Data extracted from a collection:
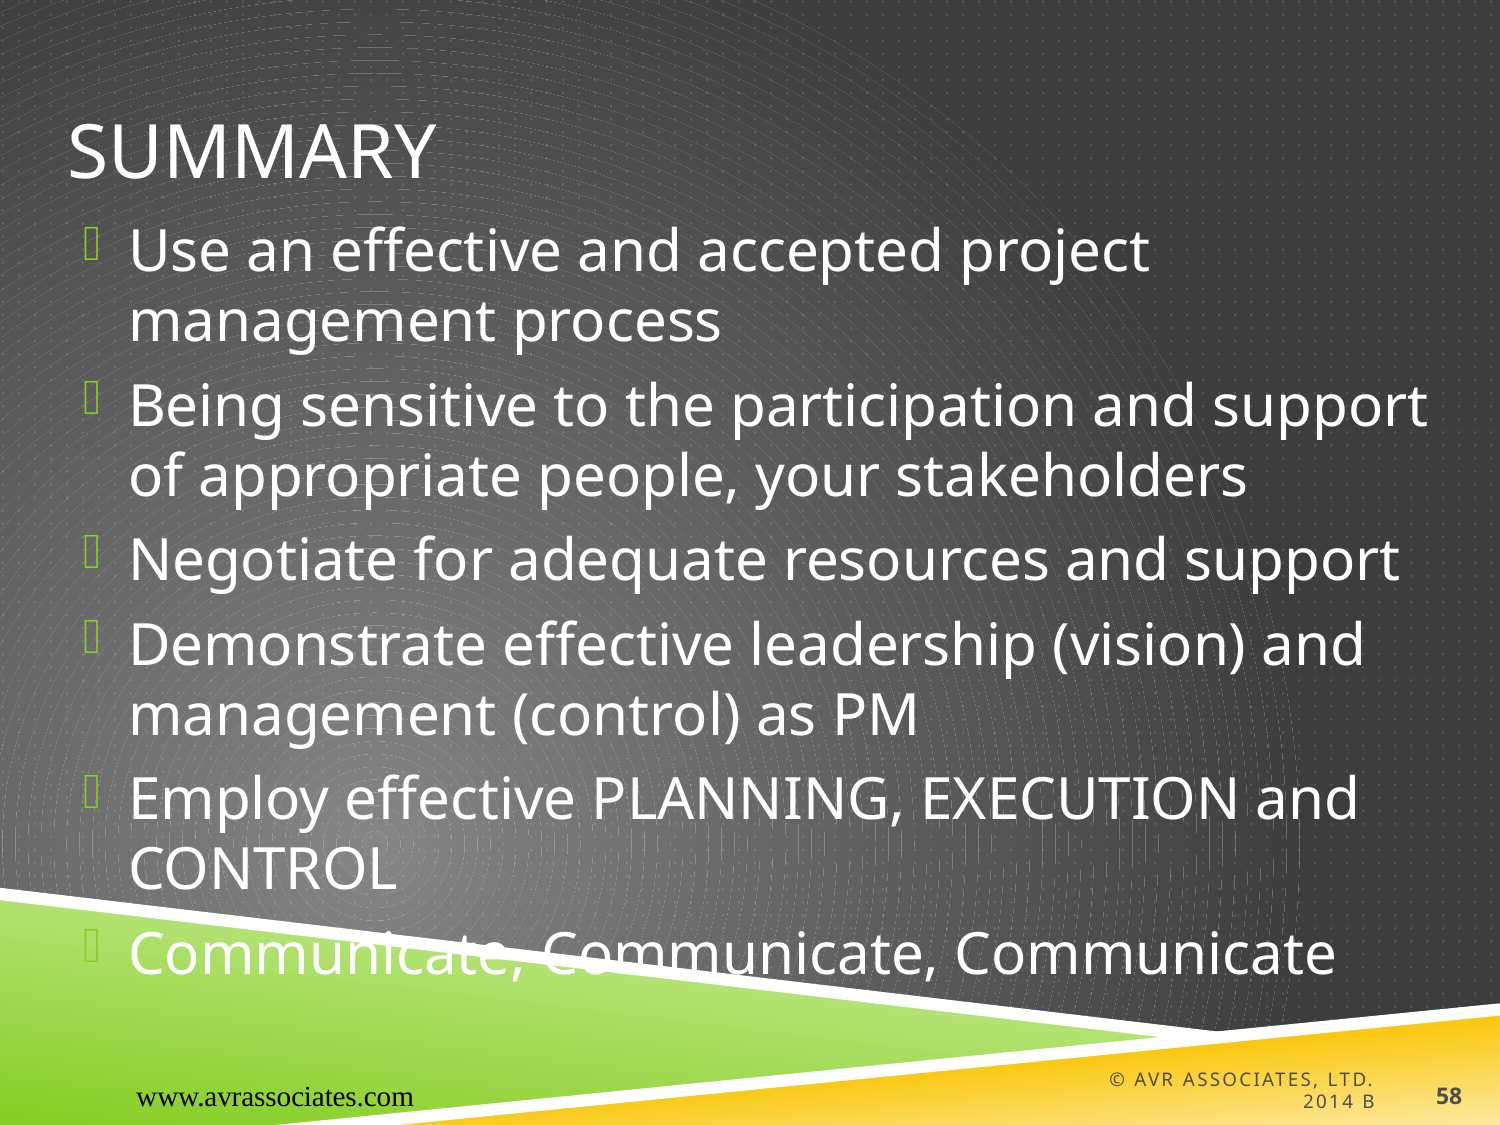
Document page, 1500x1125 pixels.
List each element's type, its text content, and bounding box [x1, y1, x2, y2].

slide_number 58 [1387, 1052, 1463, 1113]
title Summary [67, 54, 1418, 242]
slide_number © AVR Associates, Ltd. 2014 B [1050, 1052, 1375, 1113]
footer www.avrassociates.com [37, 1052, 513, 1113]
list Use an effective and accepted project management process Being sensitive to the participation and support of appropriate people, your stakeholders Negotiate for adequate resources and support Demonstrate effective leadership (vision) and management (control) as PM Employ effective PLANNING, EXECUTION and CONTROL Communicate, Communicate, Communicate [71, 205, 1443, 1014]
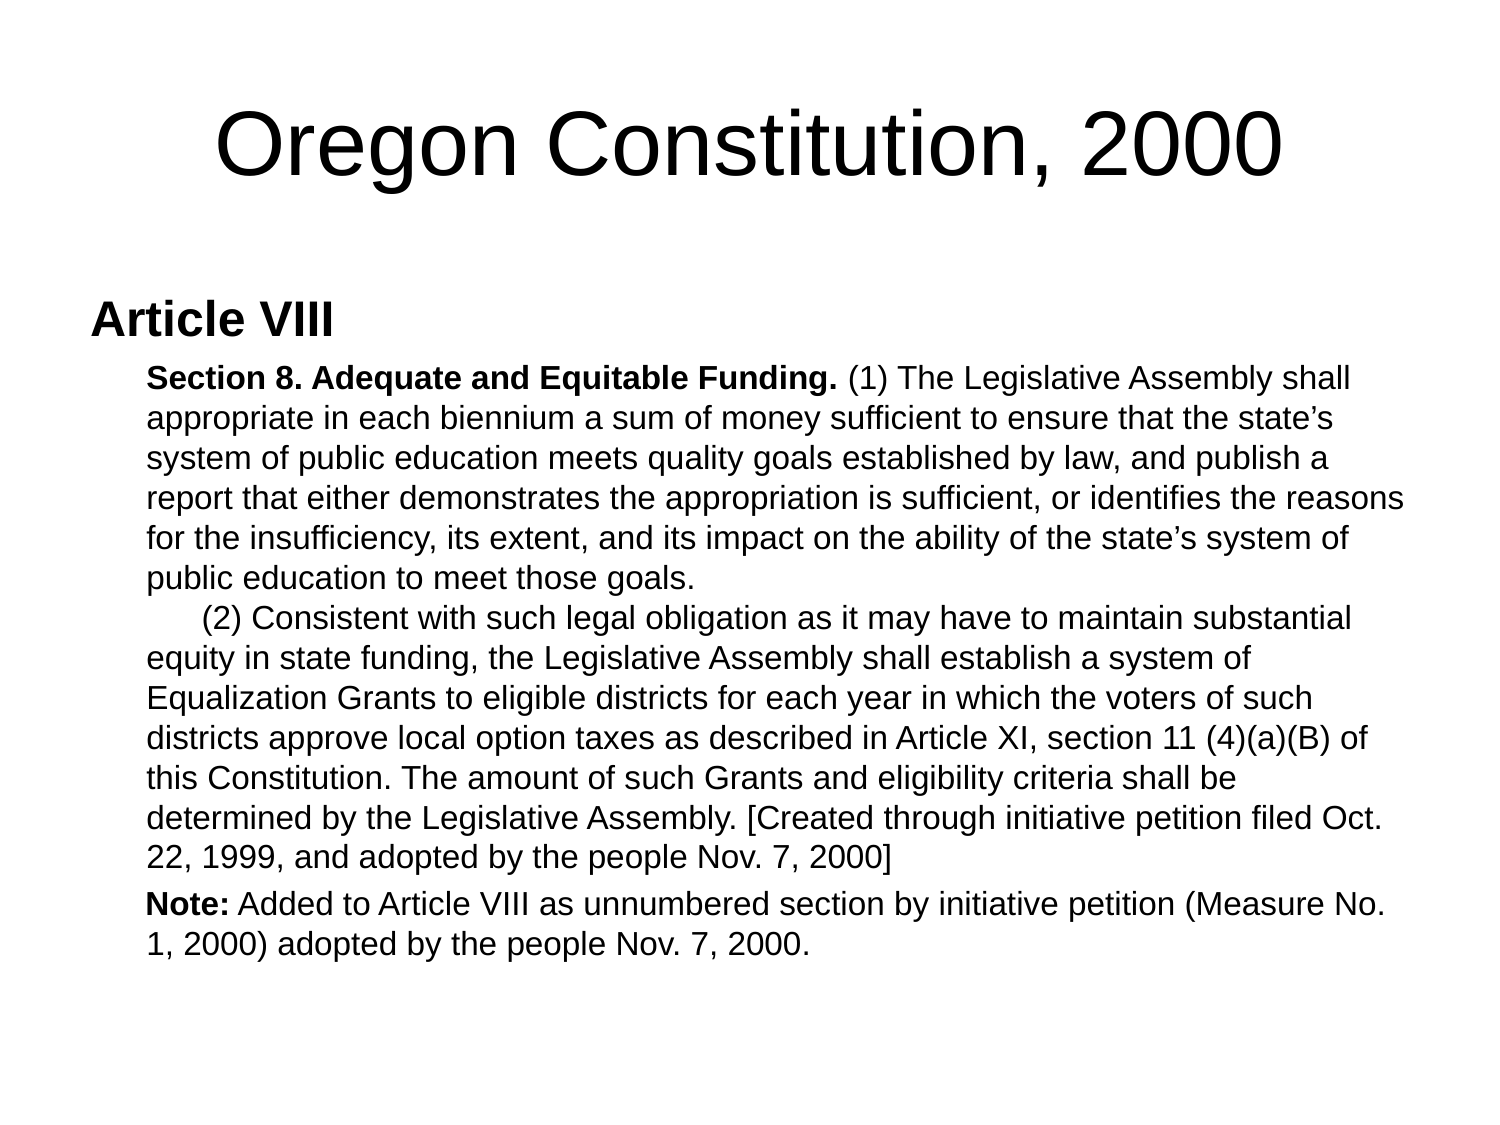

### WORK INSTRUCTIONS
All the lines above are to be given again exactly as they read, with the pictures removed.

### SOLUTION
Document page, 1500x1125 pixels.
List each element's type, its text content, and bounding box [x1, y1, x2, y2].

slide_number 58 [1387, 1052, 1463, 1113]
title Summary [67, 54, 1418, 242]
slide_number © AVR Associates, Ltd. 2014 B [1050, 1052, 1375, 1113]
footer www.avrassociates.com [37, 1052, 513, 1113]
list Use an effective and accepted project management process Being sensitive to the participation and support of appropriate people, your stakeholders Negotiate for adequate resources and support Demonstrate effective leadership (vision) and management (control) as PM Employ effective PLANNING, EXECUTION and CONTROL Communicate, Communicate, Communicate [71, 205, 1443, 1014]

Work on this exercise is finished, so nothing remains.